#### Description of the task
Leave the pictures out. Retype exactly the lines below from the one containing "23: (166, 89, 3.54)" through the one containing "8: (223, 4, 4.97)", and no others.

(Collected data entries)
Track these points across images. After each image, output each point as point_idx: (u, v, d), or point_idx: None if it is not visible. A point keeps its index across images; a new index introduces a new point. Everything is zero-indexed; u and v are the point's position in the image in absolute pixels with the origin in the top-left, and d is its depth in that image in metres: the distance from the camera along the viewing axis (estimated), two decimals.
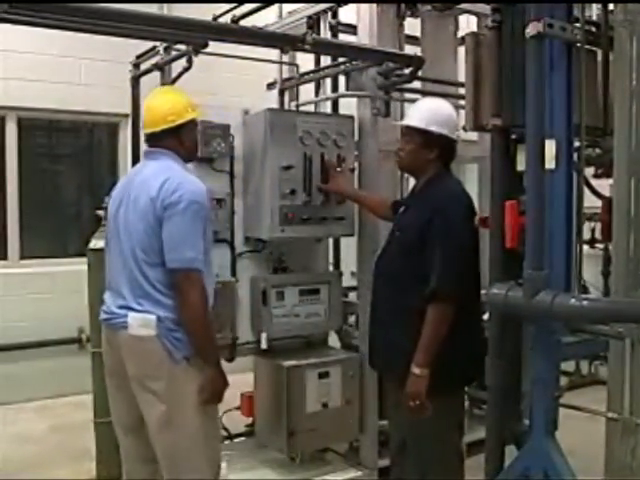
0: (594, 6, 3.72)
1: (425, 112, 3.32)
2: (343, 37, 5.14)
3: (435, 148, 3.26)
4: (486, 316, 3.45)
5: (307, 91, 5.46)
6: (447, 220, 3.09)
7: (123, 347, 3.13)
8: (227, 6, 4.99)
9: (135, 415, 3.19)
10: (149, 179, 3.11)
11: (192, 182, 3.09)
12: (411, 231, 3.22)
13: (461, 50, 4.41)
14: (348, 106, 4.88)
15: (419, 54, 4.76)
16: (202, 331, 3.03)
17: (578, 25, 2.92)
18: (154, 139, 3.25)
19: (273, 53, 5.10)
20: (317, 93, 5.33)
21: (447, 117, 3.28)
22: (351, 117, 4.52)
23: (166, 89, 3.54)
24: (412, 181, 4.28)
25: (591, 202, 3.77)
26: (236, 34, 4.03)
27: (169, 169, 3.12)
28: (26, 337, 6.63)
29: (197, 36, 3.96)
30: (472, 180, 5.59)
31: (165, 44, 4.44)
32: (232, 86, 6.91)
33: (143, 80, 4.90)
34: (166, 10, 6.76)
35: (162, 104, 3.25)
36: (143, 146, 3.44)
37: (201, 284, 3.00)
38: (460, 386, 3.37)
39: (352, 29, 4.95)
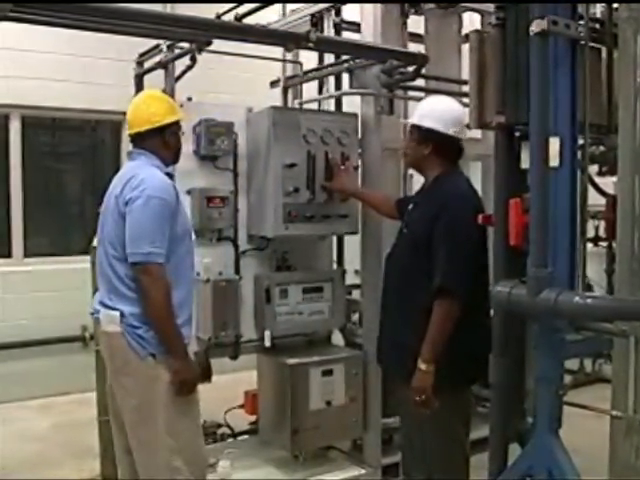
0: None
1: (422, 109, 3.41)
2: (346, 35, 5.13)
3: (429, 143, 3.32)
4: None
5: (310, 89, 5.45)
6: (452, 217, 3.13)
7: (100, 342, 3.30)
8: (229, 5, 4.98)
9: (117, 406, 3.29)
10: (120, 178, 3.23)
11: (156, 179, 3.14)
12: (418, 228, 3.26)
13: (465, 48, 4.40)
14: (351, 104, 4.88)
15: (423, 52, 4.74)
16: (164, 324, 3.06)
17: (582, 22, 2.92)
18: (138, 140, 3.32)
19: (276, 51, 5.09)
20: (320, 91, 5.32)
21: (442, 112, 3.33)
22: (354, 115, 4.52)
23: (152, 91, 3.60)
24: (416, 179, 4.29)
25: (595, 200, 3.77)
26: (239, 32, 4.03)
27: (139, 168, 3.20)
28: (29, 335, 6.64)
29: (201, 34, 3.95)
30: (476, 178, 5.58)
31: (169, 42, 4.44)
32: (235, 84, 6.91)
33: (147, 78, 4.90)
34: (169, 9, 6.76)
35: (147, 106, 3.33)
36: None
37: (161, 278, 3.04)
38: (466, 383, 3.37)
39: (356, 27, 4.94)
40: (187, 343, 3.21)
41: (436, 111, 3.35)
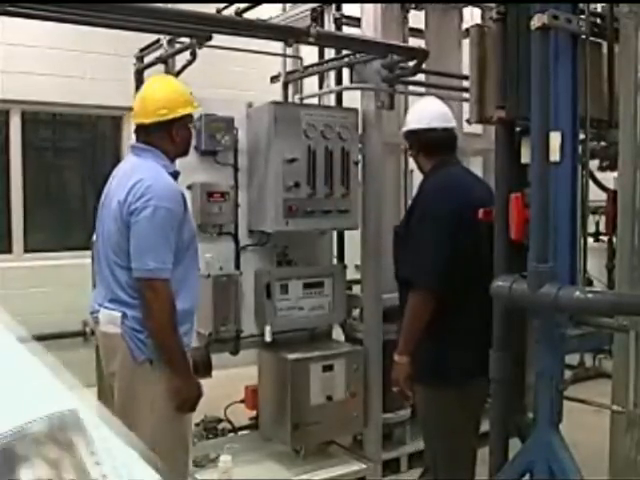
0: None
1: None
2: (347, 30, 5.12)
3: (413, 145, 3.48)
4: None
5: (311, 84, 5.45)
6: (421, 212, 3.24)
7: (98, 341, 3.21)
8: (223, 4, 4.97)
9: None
10: (123, 179, 3.01)
11: (163, 186, 2.93)
12: (406, 226, 3.37)
13: (465, 42, 4.39)
14: (352, 99, 4.87)
15: (423, 47, 4.74)
16: (167, 341, 2.93)
17: (583, 17, 2.91)
18: (143, 131, 3.09)
19: (277, 46, 5.09)
20: (321, 86, 5.32)
21: (413, 113, 3.50)
22: (355, 110, 4.52)
23: (163, 78, 3.37)
24: (416, 174, 4.29)
25: (596, 195, 3.76)
26: (240, 26, 4.03)
27: (145, 169, 2.98)
28: (29, 331, 6.61)
29: (201, 29, 3.95)
30: (477, 173, 5.58)
31: (169, 37, 4.44)
32: (236, 79, 6.90)
33: (147, 73, 4.89)
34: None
35: (156, 95, 3.07)
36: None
37: (165, 293, 2.89)
38: (463, 380, 3.37)
39: (356, 21, 4.94)
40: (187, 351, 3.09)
41: (409, 114, 3.53)
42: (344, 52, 4.78)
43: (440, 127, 3.41)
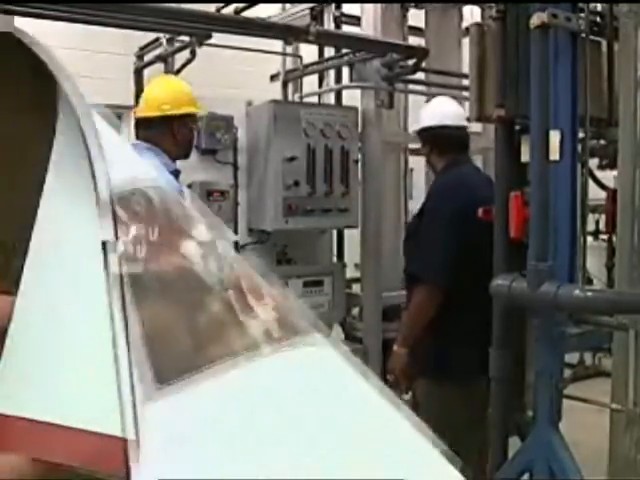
0: None
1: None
2: (347, 28, 5.12)
3: (426, 142, 3.49)
4: None
5: (311, 82, 5.44)
6: (429, 211, 3.30)
7: None
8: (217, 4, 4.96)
9: None
10: None
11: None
12: (417, 223, 3.42)
13: (465, 41, 4.39)
14: (352, 97, 4.87)
15: (423, 45, 4.74)
16: None
17: (583, 15, 2.91)
18: (145, 127, 3.11)
19: (276, 44, 5.08)
20: (321, 84, 5.32)
21: (425, 111, 3.54)
22: (355, 108, 4.52)
23: (169, 78, 3.47)
24: (416, 174, 4.29)
25: (595, 194, 3.76)
26: (240, 25, 4.03)
27: None
28: None
29: (201, 27, 3.95)
30: None
31: (168, 35, 4.43)
32: (235, 78, 6.89)
33: (146, 72, 4.89)
34: None
35: (160, 92, 3.15)
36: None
37: None
38: (466, 377, 3.36)
39: (356, 20, 4.93)
40: None
41: (422, 113, 3.56)
42: (344, 51, 4.77)
43: (453, 125, 3.43)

#### Answer to the exercise
23: (166, 89, 3.54)
24: (412, 181, 4.28)
25: (591, 202, 3.77)
26: (236, 34, 4.03)
27: (169, 169, 3.12)
28: (26, 337, 6.63)
29: (197, 36, 3.96)
30: (472, 180, 5.59)
31: (165, 44, 4.44)
32: (232, 86, 6.91)
33: (143, 80, 4.90)
34: (166, 10, 6.76)
35: (162, 104, 3.25)
36: (143, 146, 3.44)
37: (201, 284, 3.00)
38: (460, 386, 3.37)
39: (352, 29, 4.95)
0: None
1: (422, 109, 3.41)
2: (346, 35, 5.13)
3: (429, 143, 3.32)
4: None
5: (310, 89, 5.45)
6: (452, 217, 3.13)
7: (100, 342, 3.30)
8: (229, 5, 4.98)
9: (117, 406, 3.29)
10: (120, 178, 3.23)
11: (156, 179, 3.14)
12: (418, 228, 3.26)
13: (465, 48, 4.40)
14: (351, 104, 4.88)
15: (423, 52, 4.74)
16: (164, 324, 3.06)
17: (582, 22, 2.92)
18: (138, 140, 3.32)
19: (276, 51, 5.09)
20: (320, 91, 5.32)
21: (442, 112, 3.33)
22: (354, 115, 4.52)
23: (152, 91, 3.60)
24: (416, 179, 4.29)
25: (595, 200, 3.77)
26: (239, 32, 4.03)
27: (139, 168, 3.20)
28: (29, 335, 6.64)
29: (201, 34, 3.95)
30: (476, 178, 5.58)
31: (169, 42, 4.44)
32: (235, 84, 6.91)
33: (147, 78, 4.90)
34: (169, 9, 6.76)
35: (147, 106, 3.33)
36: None
37: (161, 278, 3.04)
38: (466, 383, 3.37)
39: (356, 27, 4.94)
40: (187, 343, 3.21)
41: (436, 111, 3.35)
0: None
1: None
2: (347, 30, 5.12)
3: (413, 145, 3.48)
4: None
5: (311, 84, 5.45)
6: (421, 212, 3.24)
7: (98, 341, 3.21)
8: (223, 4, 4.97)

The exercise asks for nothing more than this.